_What you are asked to do_
Count the lines below that contain the string "displayed", treating uppercase and lowercase as different, and reply with only that number.

_Excerpted data_
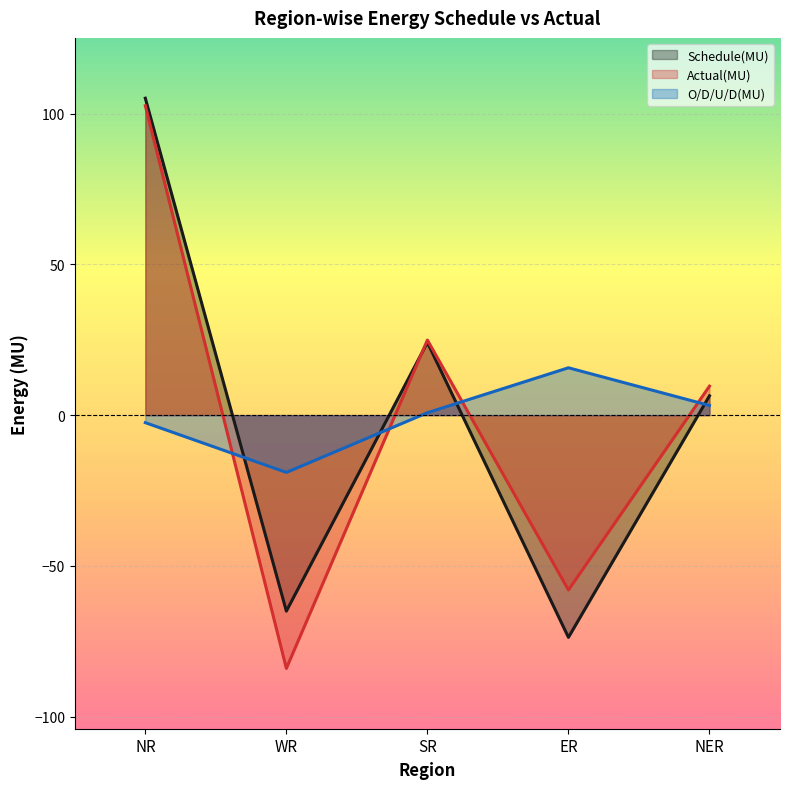

What is the lowest value of the O/D/U/D(MU) series?

-19.0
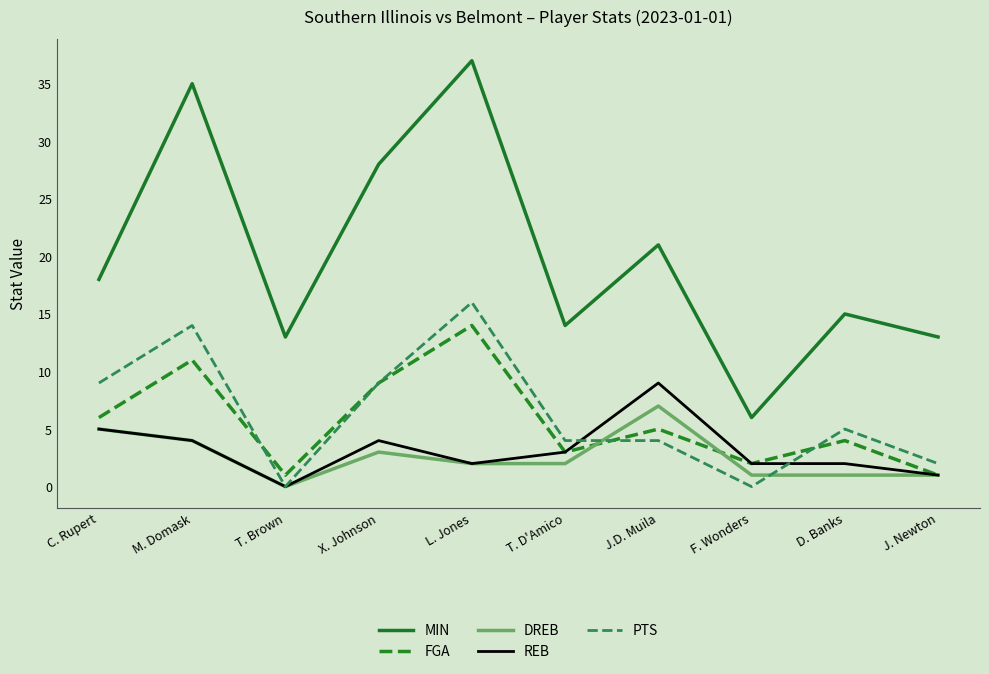

At how many categories does at least one series exceed 22?

3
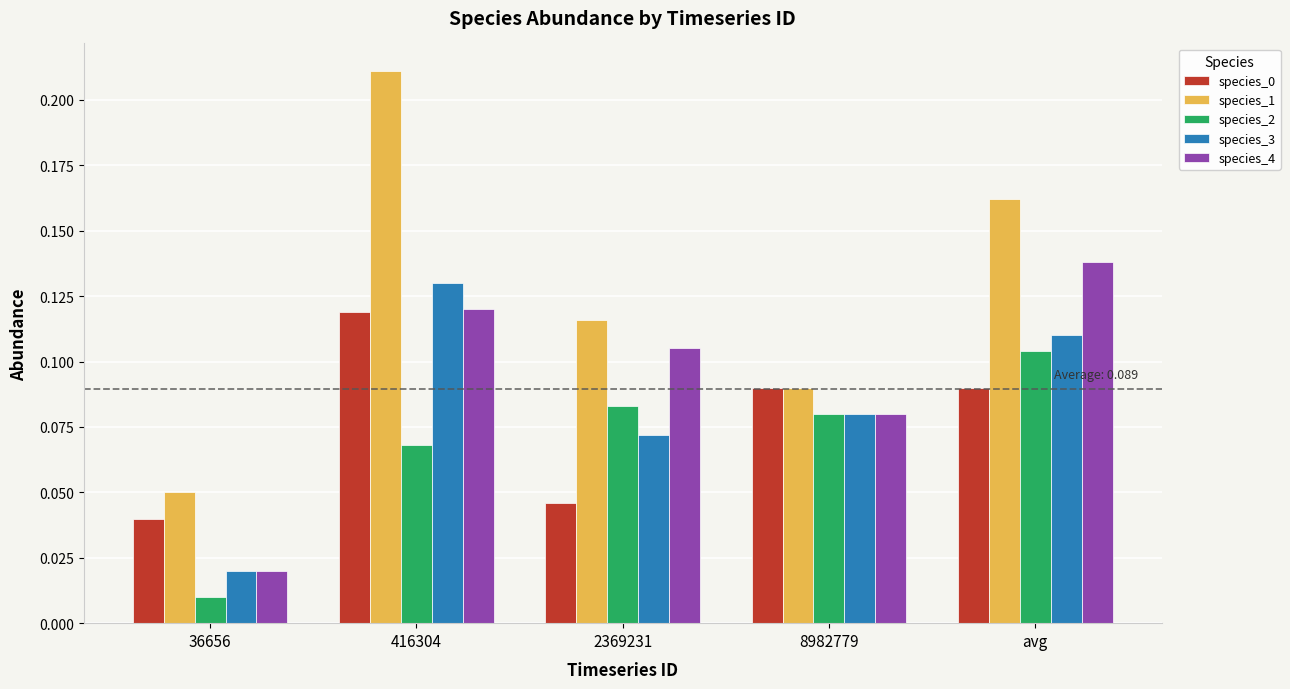

How many distinct data groups are displayed?

5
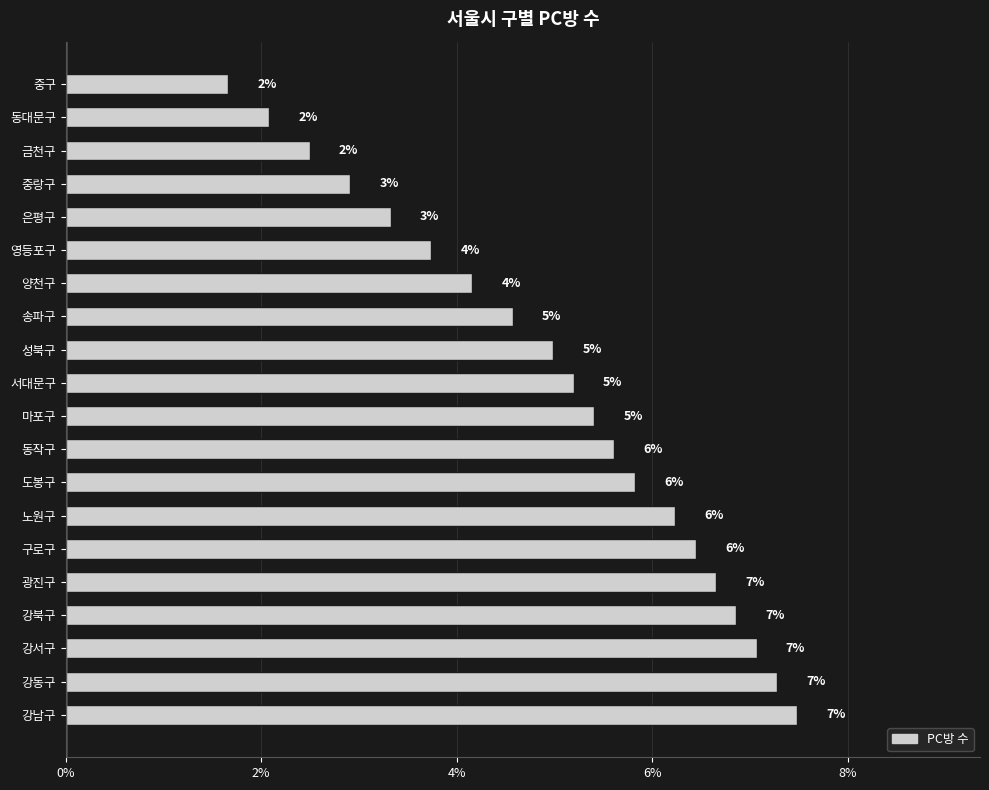

What is the smallest value displayed?

1.7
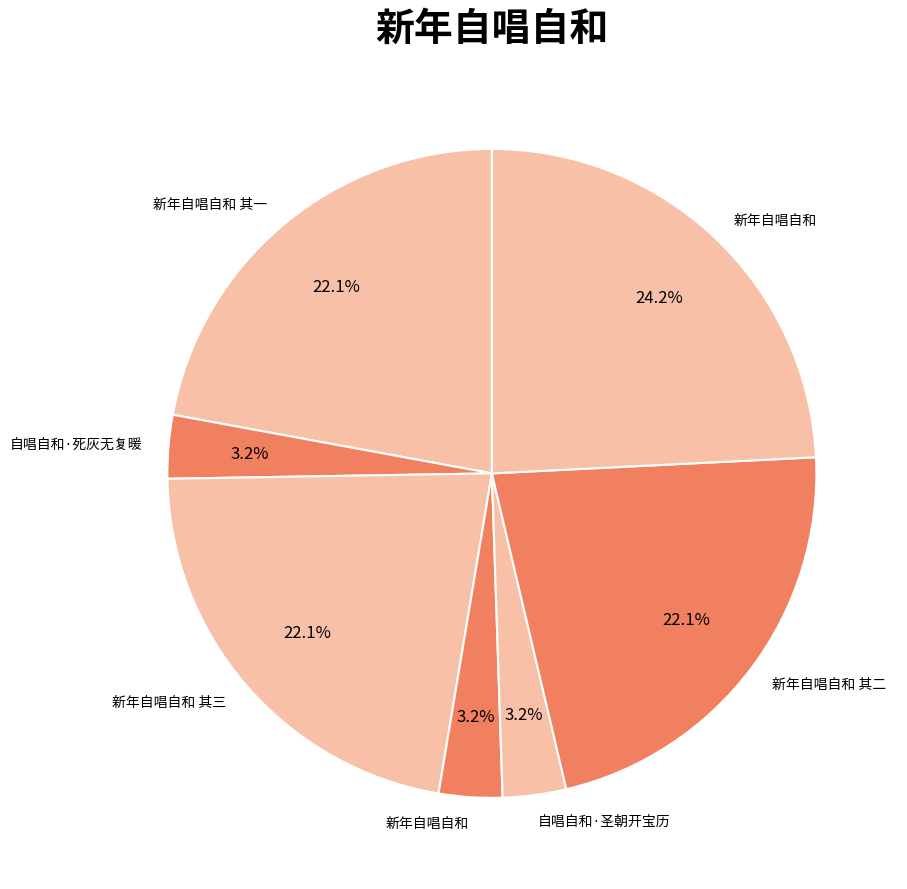

Count the number of slices in the pie.

7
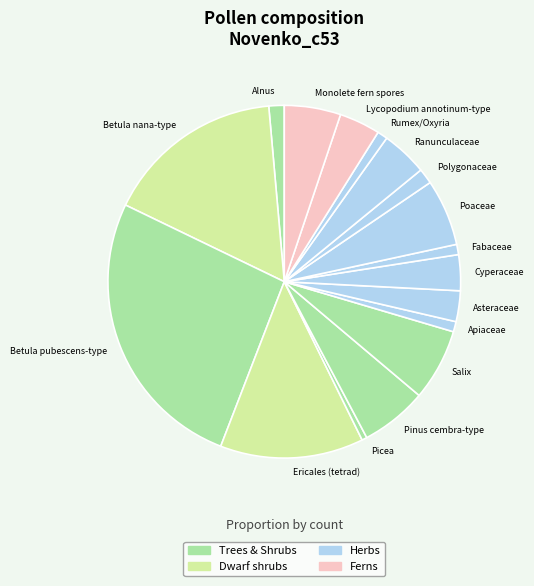

Do Poaceae and Lycopodium annotinum-type together represent more than half of the pie?

No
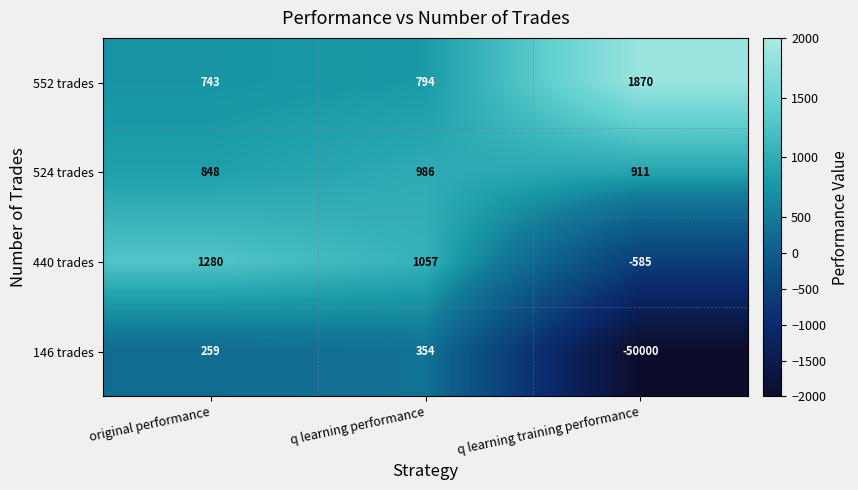

What is the average value of the 524 trades series?

915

_Output below_
2